I’m having a good start to my morning. This morning I have to leave the house to accomplish some task that I have been putting off. I’m doing well with applying a schedule to my day, although following it is sometimes redundant when then lives of others are in constant motion around me. Aelicia has became a constant reminder that I came home to be a help with my grand kids.
I’m trying to continue with reorganizing and putting things in place and getting our home office set up. While cleaning I broke a glass bowl that I kept little things in like SD cards . I was hanging a 5’x6′ painting above a shelf. The painting slipped and landed on top of the glass bowl . I hope I got all the glass up. Everyone of my children and grand children , including me rather walk around without shoes. Although I have started getting complete dressed in the mornings for the last couple of weeks. I’m training myself to be ready for anything.
I’ve been working on changing some of my bad personality issues. For some reason I don’t wake up in a good mood Ever. OR I CAN’T REMEMBER THE LAST TIME I ACTUALY WOKE UP WITH A SMILE ON MY FACE. It’s as if I have to make myself smile when I want to cry. I keep it all in and I’m about to explode. I want to get out of this house , travel and take pictures. Spend time with adults and have adult conversations.
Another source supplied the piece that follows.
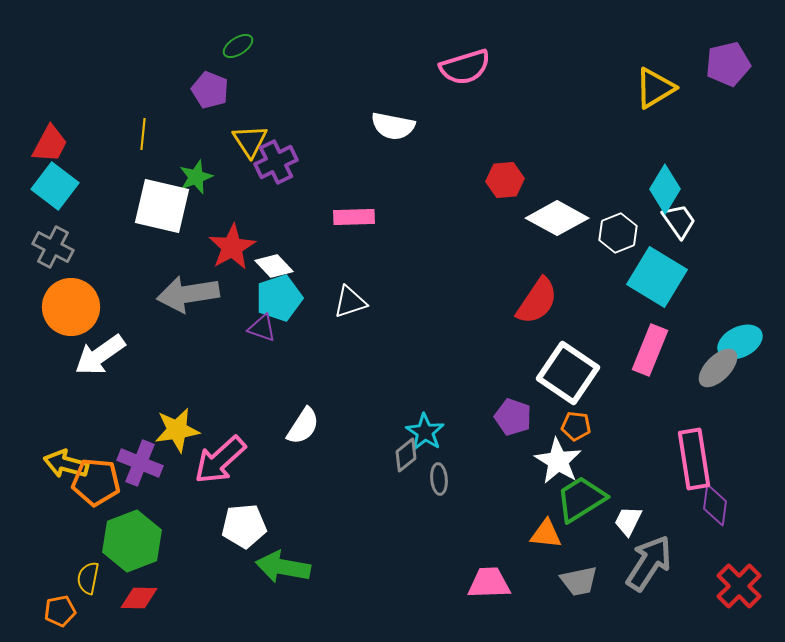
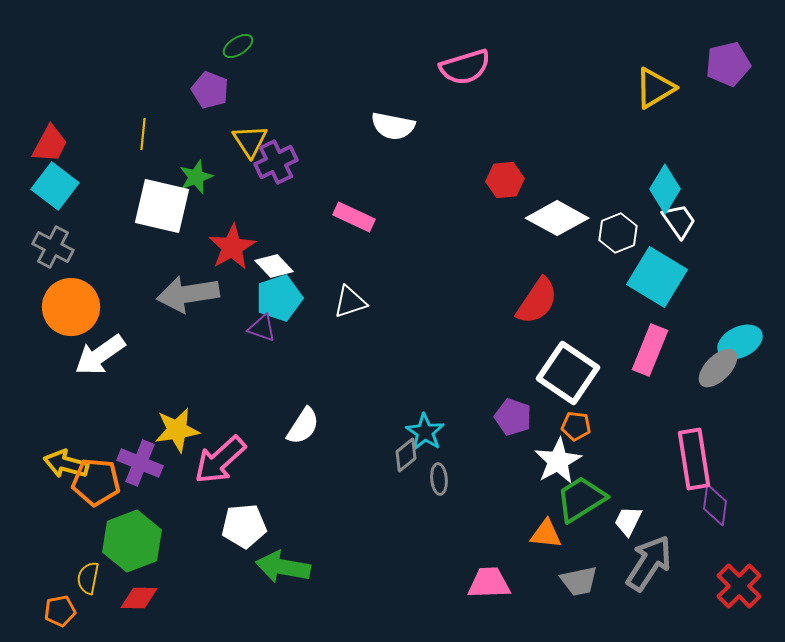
pink rectangle at (354, 217): rotated 27 degrees clockwise
white star at (558, 461): rotated 12 degrees clockwise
My husband must think I’m crazy but he has not said a word. But I have noticed that I don’t even say ” Good Morning when he is around when I get up. He always greets me with a cheerful good morning and a cup of coffee, or are warm ‘how are you’. And I can’t seem to respond correctly. I manage to snap at him for no foreseen reason.
Writing has become my therapy. And having a daily schedule and routine to my day also helps. Using these tools to get through the life span if the coronavirus pandemic. Working on me menially, spiritually and intellectually. I want to work harder on my short comings so that when the right piece of my life’s puzzle is in place I can be ready for Gods Grace and Peace. I don’t want to be stuck in a place of misery and despair. This is why I say I did it again, woke up on the wrong side of happy is morning. But I have shook it off and moved my day forward.